If you thought President Obama’s expressions of sympathy for the Occupy Wall Street movement meant he was suddenly going to stand up for “the 99 percent” and their planet, think again. Obama has just submitted to Congress the Chamber of Commerce-backed Colombia, Panama, and Korea Free Trade Agreements, which are opposed by pretty much every constituency involved in the OWS movement, from environmentalists to labor unions and human rights activits. It’s a rare trifecta of hippie punching. And now, thanks to maneuvering by Obama and his business-friendly Chief of Staff William Daley and U.S. Trade Representative Ron Kirk, they’re on an accelerated schedule in Congress, and will be voted on Wednesday, according to a report in The Hill.

So what’s in these trade agreements that so arouses the ire of progressives?

First, more bailouts! If you like corporate bailouts, you’ll love Obama’s FTA’s. They represent the globalization of disaster capitalism. Now, instead of just being on the hook to guarantee Wall Street firms if they make bad investments, the U.S. government will be responsible for bailing out foreign companies too if we decide to improve environmental or labor protections in ways that cost them money. 

Here’s how: “Investor protection provisions” in the agreements actually give foreign companies the right to challenge U.S. environmental and labor laws if they deem them to be somehow costing them money. The United States then has the delightful option of changing its law or paying millions or billions in compensation to foreign companies … just for obeying our laws like American companies do.  

Previous free trade agreements have included similar provisions, and governments have already shelled out $350 million, with billions more pending in cases affecting the United States. Critics, such as Public Citizen’s Todd Tucker, believe that the investor provisions in these free trade deals are even worse, and the bailouts for foreign companies could reach the billions.  In addition to the monetary cost, these provisions have a chilling effect on legislation: before changing our laws, we’ll now not only have to assess the effect not only on our own economy and environment, but also the cost to overseas operations of foreign companies as well.

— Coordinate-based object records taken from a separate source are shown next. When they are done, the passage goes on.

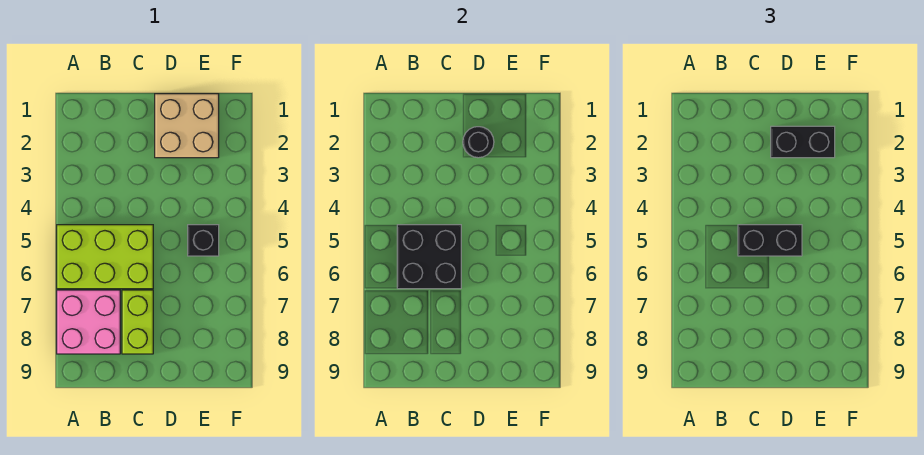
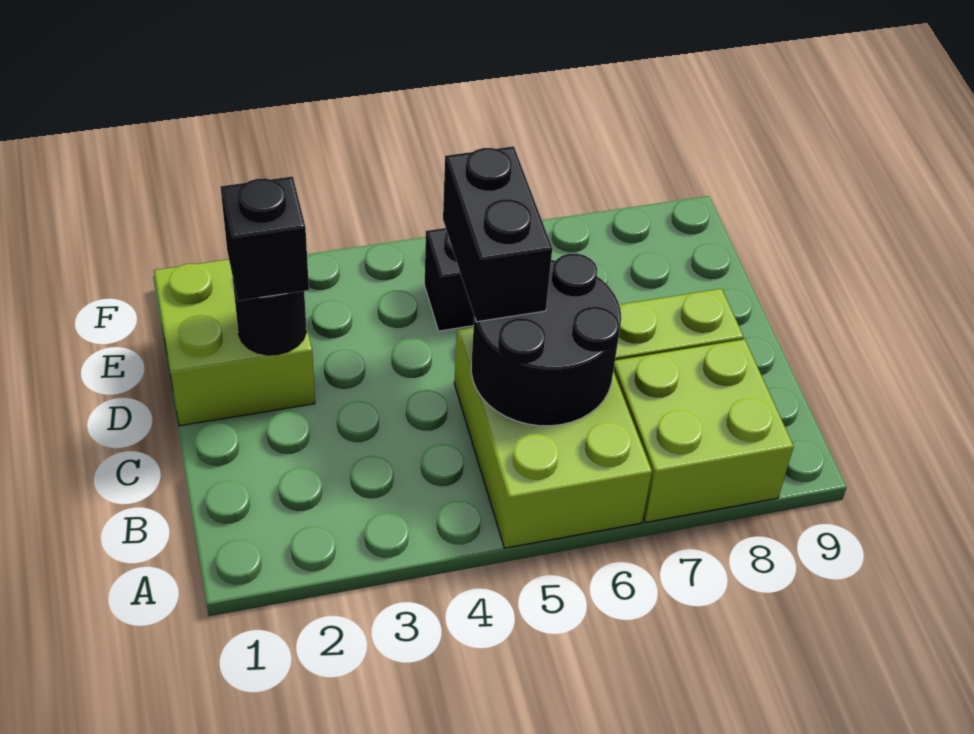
pink brick A7:B8 level 1 -> lime brick A7:B8 level 1
black brick B5:C6 level 2 -> black round brick B5:C6 level 2
tan brick D1:E2 level 1 -> lime brick D1:E2 level 1
black brick D2:E2 level 3 -> black brick D2 level 3

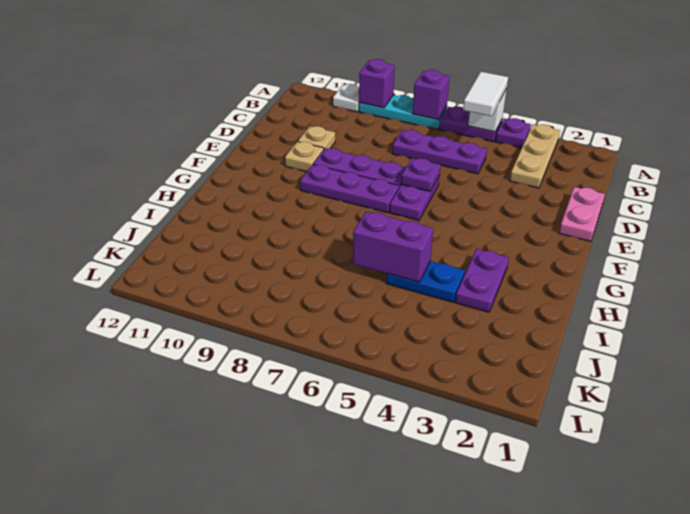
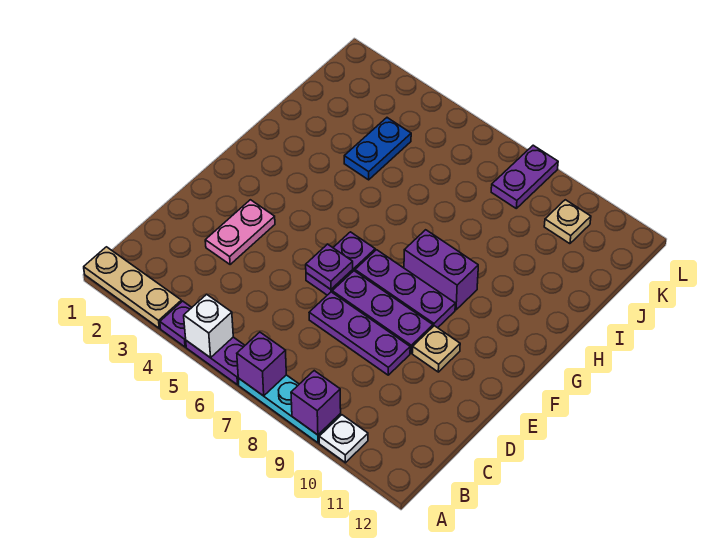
tan plate A3:C3 level 1 -> tan plate A1:A3 level 1
white tile A5:B5 level 3 -> none
purple plate C5:C7 level 1 -> purple plate D7:D9 level 1
pink plate D1:E1 level 1 -> pink plate D3:E3 level 1
tan plate D10 level 1 -> tan plate K10 level 1
purple plate H3:I3 level 1 -> purple plate K8:L8 level 1
blue plate I4:I5 level 1 -> blue plate I4:J4 level 1
purple brick I5:I6 level 2 -> purple brick G8:G9 level 1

We’ve had experience with this type of provision in previous trade deals, and it’s not pretty: just this past month, the World Trade Organization issued a ruling that says notorious Mexican fishing operations must be given “dolphin-safe” labels on their tuna fish — even though these operations routinely kill dolphins (Mexico’s fleet actually seeks out dolphins to cast their nets knowing that they frequently swim near tuna). Just so it’s clear, the United States isn’t banning import of dolphin-dangerous tuna — we just insist that tuna fish labeled “dolphin-safe” doesn’t actually involve killing dolphins.

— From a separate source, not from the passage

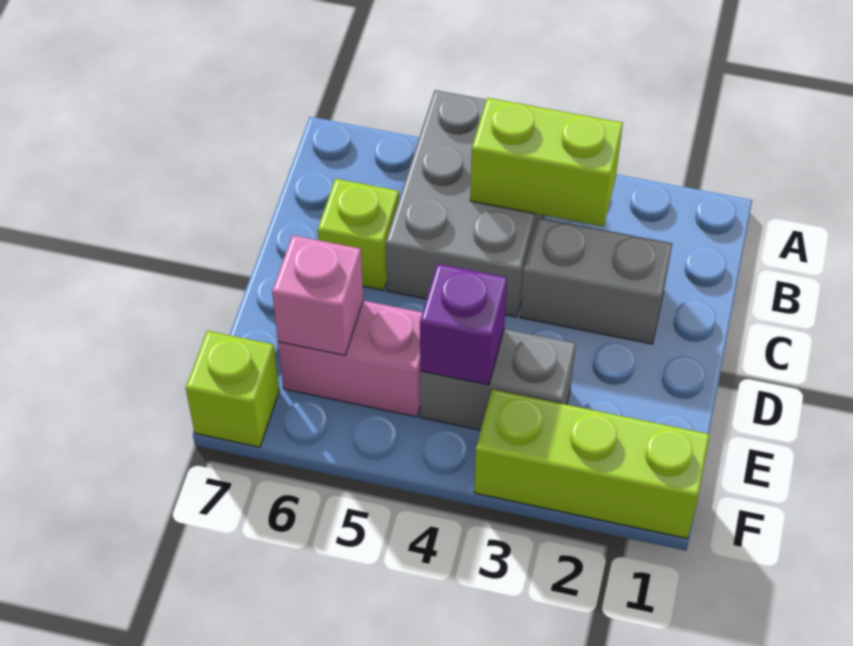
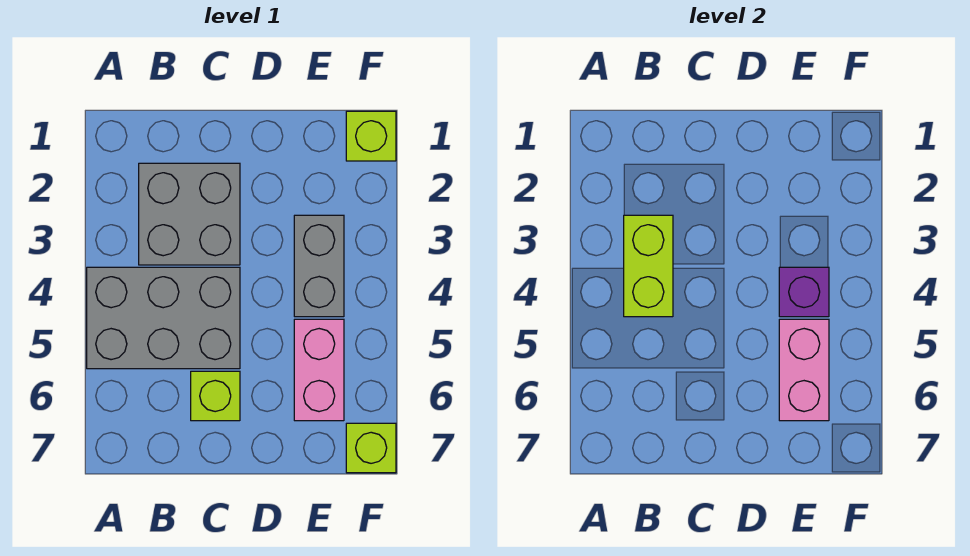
grey brick C2:C3 level 1 -> grey brick B2:C3 level 1
pink brick E6 level 2 -> pink brick E5:E6 level 2
lime brick F1:F3 level 1 -> lime brick F1 level 1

Of cours, adorable marine mammals won’t be the only victims. Job-hungry Americans will bear the brunt of these deals as well. The Korea FTA alone will add a net $13.9 billion to our annual trade deficit with South Korea and cost 159,000 jobs, according to a study by the Economic Policy Institute. That’s a giant anvil of unemployment around the neck of the economy: when we do start to dig out of the recession, it will take that much more growth just to get back to where we are today.

The Panama deal rounds out the greed train with its own investor provisions. The country is one of the most notorious offshore tax havens. Under the agreement, investors will be able to challenge U.S. efforts to crack down on this type of shenanigans — a huge sop to the very Wall Street financial institutions that are the direct target of the Occupy movement.

As bad as the trade deals are, they could have at least represented a strategic opportunity to pass the President’s jobs bill, which is supported by many of the same groups that bitterly oppose the free trade agreements. Obama could cut a deal with Republicans: he only submits the trade agreements on condition that Republicans pass the jobs package, thus compensating for at least some of the employment losses expected to occur under the trade deals.

Of course, that’s not going to happen. Obama’s not exactly the guy you want walking into a car dealership with you. As I wrote in a tragic-accurate 2007 article about his failure to bargain as a senator on the Peru trade agreement that forecast his inability to haggle his way out of a paper bag of debt ceiling, Obama is “the world’s worst negotiator.”

Obama also seems to have a highly evolved capacity to divide his own party in two: while a majority are expected to oppose the deals, the pro-trade New Democrat caucus is expected to back it, giving Republicans and the White House the votes they need to force the agreements through.

Let’s be clear what this is: President Obama’s substantive response to the Occupy Wall Street protests is to push Wall Street’s free trade agreements. Of course, he’s adopted anti-greed rhetoric (or at least anti-ATM fee rhetoric), but when it comes to what his administration pushes in the corridors of power, it’s the same old Wall Street agenda. Indeed, he may be trying to jam the trade agreements through Congress before the Occupy Wall Street movement grows to a size at which politicians get chary of defying their calls for economic and environmental justice.

This is a real test for Occupy Wall Street, the first direct challenge from the White House to a broad swathe of their constituencies. Whether or not they meet the challenge will send a signal whether these protests are really just a giant, exciting outlet for pent up rage, or a movement that understands power and can transform our country.